■ DOCUMENT PASSAGE:
- - -

The Questionnaire Explored

1. Stage of digital health adoption (from exploration to full integration)
2. Priority technology areas (AI/machine learning [ML], analytics, DTx, mobile apps, telemedicine, wearables, patient engagement platforms, and electronic health record [her] integration)
3. Organizational objectives (adherence, outcomes, cost reduction, competitive advantage, personalization, compliance)
4. Governance and workforce preparation (existence of dedicated teams and training)
5. Implementation status of digital initiatives
6. Expectations regarding emerging technologies
7. Perceived barriers and their relative severity
8. Patterns of collaboration and partnerships

Responses were analyzed descriptively and expressed as percentages or mean severity scores (scale 1–5).

For analytical purposes, it is important to distinguish between technology enablers and application domains within digital health. In this study, AI and ML were captured as priority areas by respondents. However, AI/ML should be interpreted as a transversal enabling capability rather than a standalone application category. In contrast, items such as patient engagement platforms, telemedicine, EHR integration, and DTx represent functional use cases implemented in real-world clinical, commercial, or operational workflows.

This distinction is relevant for interpreting survey responses, as high prioritization of AI/ML might reflect underlying investments in data-driven capabilities that support multiple application domains, rather than discrete deployment of AI as an independent solution.

To contextualize the Brazilian findings, we compared the results with recent scientific publications, regulatory documents, and industry analyses from the United States, Europe, and Canada (2022–2025). These included reports from IQVIA Technologies, FDA, RWD, European Federation of Pharmaceutical Industries and Associations (EFPIA), Deloitte, International Society for Pharmaceutical Engineering (ISPE), Healthcare Information and Management Systems Society (HIMSS), Canada Health Infoway, and peer-reviewed studies addressing AI and digital adoption in healthcare and life sciences.

Results: Brazil Market Survey

The results of this survey are presented descriptively and, for better visualization, summarized in Table 1.

Table 1. Brazil market survey results.

Domain	Variable	Percentage
Adoption Stage
	Scaling initiatives	43.2
	Pilot projects	16.2
	Formal planning	16.2
	Full enterprise integration	5.4
Focus Areas
	AI / ML	64.9
	Patient engagement platforms	51.4
	Big data analytics	48.6
	Mobile applications	27.0
	Telemedicine & EHR integration	8.1
	Wearables	2.7
Governance & Workforce
	High/very high perceived impact	76.7
	Implemented digital projects	56.8
	Training programs available	46.8
	Dedicated digital health team	37.8
Trends & Expectations
	RWD/RWE analytics interest	83.0
	AI in drug discovery	67.7
	Precision medicine	46.7
	IoMT	36.7
Barriers
	Privacy & security concerns	66.7
	Organizational resistance	43.3
	Interoperability limitations	40.0
	Unclear ROI	30.0
Collaboration Patterns
	Active collaboration	46.7
	Planned collaboration	30.0
EHR: electronic health record; AI: artificial intelligence; IoMT: Internet of Medical Things; ML: machine learning; ROI: return on investment; RWD/RWE: real-world data/real-world evidence.

- - -

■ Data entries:

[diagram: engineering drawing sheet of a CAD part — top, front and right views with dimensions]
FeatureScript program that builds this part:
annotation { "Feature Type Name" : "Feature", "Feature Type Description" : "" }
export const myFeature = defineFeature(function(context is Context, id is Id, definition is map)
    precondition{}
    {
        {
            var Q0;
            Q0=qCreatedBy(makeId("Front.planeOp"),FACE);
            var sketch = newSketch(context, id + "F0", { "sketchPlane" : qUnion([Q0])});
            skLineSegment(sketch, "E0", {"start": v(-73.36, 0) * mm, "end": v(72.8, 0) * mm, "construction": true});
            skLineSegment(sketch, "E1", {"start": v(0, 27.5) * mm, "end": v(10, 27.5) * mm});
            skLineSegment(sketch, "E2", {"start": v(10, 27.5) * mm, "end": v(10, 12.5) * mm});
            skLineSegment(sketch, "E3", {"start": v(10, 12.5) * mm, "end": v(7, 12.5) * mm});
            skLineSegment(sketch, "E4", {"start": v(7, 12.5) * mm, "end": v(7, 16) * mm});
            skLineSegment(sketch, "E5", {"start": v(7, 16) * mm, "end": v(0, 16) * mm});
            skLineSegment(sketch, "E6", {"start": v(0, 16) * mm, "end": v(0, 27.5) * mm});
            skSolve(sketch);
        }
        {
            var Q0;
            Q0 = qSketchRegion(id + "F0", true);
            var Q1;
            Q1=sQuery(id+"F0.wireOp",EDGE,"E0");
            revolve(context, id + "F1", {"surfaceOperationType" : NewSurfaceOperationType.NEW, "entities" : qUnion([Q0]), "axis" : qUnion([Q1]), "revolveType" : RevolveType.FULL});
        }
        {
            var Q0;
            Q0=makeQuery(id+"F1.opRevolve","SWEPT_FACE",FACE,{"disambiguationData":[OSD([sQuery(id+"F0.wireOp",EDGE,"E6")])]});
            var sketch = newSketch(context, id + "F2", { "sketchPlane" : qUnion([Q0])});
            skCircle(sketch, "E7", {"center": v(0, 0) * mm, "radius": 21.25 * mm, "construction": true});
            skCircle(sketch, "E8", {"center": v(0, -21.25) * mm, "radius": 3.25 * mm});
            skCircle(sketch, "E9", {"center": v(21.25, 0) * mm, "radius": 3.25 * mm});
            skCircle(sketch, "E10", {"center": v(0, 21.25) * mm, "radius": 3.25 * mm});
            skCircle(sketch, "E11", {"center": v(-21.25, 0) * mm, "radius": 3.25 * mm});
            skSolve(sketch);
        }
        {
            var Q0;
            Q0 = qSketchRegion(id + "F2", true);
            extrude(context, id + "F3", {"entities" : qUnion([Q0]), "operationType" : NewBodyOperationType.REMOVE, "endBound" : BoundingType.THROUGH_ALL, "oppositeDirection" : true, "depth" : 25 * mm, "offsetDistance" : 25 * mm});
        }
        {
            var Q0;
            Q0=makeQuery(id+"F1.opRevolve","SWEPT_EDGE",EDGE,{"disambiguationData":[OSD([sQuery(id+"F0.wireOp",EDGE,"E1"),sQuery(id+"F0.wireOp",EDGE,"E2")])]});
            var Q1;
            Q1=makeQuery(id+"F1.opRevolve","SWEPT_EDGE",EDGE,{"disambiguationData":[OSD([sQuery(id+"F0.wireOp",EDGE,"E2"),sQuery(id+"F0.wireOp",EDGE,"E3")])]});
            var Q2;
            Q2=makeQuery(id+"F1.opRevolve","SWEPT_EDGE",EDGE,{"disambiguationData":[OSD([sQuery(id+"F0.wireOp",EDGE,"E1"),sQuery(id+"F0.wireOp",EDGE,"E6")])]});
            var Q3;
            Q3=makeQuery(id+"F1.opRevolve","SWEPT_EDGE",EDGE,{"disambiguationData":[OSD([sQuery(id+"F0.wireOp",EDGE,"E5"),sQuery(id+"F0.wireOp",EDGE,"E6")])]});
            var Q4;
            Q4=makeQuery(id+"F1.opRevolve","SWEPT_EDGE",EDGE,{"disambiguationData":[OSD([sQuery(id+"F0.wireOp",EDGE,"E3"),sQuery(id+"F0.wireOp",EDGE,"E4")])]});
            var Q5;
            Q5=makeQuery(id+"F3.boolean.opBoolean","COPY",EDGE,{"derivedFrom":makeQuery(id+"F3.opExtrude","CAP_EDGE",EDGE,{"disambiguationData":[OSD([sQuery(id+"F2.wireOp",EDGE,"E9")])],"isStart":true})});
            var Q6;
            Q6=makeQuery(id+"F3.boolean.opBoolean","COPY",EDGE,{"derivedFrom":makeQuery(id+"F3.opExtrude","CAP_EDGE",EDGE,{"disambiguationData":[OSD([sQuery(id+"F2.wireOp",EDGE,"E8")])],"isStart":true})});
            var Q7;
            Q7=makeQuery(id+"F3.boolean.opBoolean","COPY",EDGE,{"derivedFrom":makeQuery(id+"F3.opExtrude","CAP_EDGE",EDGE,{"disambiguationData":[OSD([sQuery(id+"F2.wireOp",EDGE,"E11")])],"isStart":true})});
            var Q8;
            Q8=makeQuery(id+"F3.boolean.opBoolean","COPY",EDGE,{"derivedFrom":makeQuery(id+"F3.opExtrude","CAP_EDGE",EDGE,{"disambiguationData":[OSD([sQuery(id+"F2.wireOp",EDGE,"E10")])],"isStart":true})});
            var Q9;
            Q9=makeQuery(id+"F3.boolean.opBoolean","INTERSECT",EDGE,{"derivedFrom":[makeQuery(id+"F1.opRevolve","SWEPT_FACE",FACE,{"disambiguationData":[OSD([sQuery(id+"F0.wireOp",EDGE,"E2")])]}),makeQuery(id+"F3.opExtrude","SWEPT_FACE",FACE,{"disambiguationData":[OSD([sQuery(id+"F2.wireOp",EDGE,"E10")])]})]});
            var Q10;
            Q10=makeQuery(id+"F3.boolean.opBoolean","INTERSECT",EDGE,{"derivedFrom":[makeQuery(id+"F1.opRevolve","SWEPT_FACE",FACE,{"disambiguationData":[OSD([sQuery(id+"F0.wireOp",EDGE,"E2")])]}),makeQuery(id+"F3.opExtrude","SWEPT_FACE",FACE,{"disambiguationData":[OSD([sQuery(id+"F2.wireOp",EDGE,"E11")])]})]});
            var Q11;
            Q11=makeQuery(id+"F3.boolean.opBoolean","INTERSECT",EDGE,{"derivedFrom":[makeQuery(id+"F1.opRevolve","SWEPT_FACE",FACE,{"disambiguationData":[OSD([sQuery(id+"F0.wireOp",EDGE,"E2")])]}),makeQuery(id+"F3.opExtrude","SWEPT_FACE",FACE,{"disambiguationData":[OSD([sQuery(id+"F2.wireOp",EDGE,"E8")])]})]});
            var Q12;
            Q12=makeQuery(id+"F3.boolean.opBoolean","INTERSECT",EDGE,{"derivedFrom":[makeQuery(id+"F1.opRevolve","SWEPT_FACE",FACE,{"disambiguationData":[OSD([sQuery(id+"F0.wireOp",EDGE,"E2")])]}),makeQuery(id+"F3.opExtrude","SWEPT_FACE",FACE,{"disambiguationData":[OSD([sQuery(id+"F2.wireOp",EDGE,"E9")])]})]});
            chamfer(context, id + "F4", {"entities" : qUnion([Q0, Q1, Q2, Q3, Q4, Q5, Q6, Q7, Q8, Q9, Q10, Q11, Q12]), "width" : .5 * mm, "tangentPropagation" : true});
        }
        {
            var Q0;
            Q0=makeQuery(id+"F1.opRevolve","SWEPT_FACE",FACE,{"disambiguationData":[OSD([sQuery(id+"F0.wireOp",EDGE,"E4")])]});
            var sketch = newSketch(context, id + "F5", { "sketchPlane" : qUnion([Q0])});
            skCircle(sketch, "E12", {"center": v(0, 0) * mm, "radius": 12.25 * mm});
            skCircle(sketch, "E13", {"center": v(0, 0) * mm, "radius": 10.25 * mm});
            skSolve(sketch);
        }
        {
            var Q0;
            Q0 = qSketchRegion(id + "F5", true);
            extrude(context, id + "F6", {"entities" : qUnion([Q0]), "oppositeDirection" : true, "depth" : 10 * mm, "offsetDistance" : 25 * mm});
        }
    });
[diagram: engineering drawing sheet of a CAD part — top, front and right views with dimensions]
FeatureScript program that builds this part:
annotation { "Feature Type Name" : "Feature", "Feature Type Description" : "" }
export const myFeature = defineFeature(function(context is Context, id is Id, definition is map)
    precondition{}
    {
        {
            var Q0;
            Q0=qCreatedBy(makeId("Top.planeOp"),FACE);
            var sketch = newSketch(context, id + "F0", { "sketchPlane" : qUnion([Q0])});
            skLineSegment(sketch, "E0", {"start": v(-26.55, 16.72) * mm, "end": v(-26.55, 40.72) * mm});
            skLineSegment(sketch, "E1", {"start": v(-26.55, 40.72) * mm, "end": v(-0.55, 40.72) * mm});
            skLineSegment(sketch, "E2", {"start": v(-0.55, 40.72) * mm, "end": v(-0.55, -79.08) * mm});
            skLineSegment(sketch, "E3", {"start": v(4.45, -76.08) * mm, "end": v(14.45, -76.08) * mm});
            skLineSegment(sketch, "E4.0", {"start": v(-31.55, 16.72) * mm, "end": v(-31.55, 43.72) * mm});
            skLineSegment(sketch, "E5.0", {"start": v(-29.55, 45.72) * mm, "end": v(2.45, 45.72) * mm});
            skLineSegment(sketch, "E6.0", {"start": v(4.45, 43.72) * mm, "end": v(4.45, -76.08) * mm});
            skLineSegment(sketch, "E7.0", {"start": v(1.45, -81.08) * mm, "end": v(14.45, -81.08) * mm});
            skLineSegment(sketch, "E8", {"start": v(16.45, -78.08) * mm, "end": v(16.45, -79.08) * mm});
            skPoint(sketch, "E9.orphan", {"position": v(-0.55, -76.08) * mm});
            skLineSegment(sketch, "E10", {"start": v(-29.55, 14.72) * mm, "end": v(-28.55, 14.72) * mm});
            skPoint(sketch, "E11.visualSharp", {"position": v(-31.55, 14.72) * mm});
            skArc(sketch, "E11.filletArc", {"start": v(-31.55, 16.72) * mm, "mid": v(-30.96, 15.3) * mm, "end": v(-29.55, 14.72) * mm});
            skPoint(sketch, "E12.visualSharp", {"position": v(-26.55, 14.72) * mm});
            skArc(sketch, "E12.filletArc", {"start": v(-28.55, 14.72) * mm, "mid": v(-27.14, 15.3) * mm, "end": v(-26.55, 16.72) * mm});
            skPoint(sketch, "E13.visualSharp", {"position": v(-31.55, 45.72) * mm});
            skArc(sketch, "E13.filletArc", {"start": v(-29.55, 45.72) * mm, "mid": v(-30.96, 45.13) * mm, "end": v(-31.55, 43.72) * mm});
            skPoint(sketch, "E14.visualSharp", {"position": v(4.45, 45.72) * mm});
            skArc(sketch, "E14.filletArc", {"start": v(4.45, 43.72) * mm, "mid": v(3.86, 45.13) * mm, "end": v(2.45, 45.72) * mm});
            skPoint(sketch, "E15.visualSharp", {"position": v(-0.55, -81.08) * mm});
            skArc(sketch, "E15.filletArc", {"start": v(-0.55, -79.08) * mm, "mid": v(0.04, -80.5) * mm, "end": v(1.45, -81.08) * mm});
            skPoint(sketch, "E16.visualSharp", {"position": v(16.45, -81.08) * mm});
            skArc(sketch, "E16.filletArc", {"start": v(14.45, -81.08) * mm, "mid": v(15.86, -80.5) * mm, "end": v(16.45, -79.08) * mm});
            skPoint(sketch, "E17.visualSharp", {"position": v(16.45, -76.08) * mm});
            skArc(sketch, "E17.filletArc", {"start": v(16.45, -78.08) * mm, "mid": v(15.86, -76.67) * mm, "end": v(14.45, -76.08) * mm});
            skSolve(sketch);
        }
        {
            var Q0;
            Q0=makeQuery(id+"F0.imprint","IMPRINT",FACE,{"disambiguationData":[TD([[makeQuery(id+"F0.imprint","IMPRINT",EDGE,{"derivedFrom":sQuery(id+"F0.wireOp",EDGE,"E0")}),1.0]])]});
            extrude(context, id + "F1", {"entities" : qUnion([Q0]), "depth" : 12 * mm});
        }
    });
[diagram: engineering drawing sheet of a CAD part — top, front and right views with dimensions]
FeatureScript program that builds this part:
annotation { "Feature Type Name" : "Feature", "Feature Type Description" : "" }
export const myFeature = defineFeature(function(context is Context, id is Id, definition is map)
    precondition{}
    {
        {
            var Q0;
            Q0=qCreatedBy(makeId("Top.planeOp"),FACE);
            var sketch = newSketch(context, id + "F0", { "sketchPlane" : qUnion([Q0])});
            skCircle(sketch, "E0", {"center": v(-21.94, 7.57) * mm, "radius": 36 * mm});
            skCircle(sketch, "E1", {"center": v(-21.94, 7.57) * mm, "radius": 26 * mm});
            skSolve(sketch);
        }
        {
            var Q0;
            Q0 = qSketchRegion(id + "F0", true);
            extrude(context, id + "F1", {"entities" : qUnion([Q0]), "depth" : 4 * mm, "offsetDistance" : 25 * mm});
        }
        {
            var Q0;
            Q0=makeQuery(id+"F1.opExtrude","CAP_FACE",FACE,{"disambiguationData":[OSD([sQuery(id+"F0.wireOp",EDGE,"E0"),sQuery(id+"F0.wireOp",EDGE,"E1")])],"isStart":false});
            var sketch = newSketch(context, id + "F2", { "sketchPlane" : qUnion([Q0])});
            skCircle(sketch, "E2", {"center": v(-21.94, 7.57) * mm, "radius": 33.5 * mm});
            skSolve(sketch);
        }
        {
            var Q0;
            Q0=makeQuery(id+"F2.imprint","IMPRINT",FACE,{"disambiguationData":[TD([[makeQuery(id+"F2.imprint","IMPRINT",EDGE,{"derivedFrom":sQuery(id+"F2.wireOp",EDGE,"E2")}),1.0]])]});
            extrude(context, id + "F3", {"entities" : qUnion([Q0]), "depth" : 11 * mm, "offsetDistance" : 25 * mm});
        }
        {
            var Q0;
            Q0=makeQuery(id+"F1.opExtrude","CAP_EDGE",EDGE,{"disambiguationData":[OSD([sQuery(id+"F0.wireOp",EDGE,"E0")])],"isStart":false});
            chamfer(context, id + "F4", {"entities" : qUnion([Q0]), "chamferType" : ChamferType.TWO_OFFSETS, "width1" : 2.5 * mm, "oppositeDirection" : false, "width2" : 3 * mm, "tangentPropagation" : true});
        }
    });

- - -

■ TO DO: In the questionnaire passage, copy the stretch from "2. Priority technology" through "advantage, personalization, compliance)", swapping "adherence" for "persistence".

■ EXERCISE OUTPUT:
2. Priority technology areas (AI/machine learning [ML], analytics, DTx, mobile apps, telemedicine, wearables, patient engagement platforms, and electronic health record [her] integration)
3. Organizational objectives (persistence, outcomes, cost reduction, competitive advantage, personalization, compliance)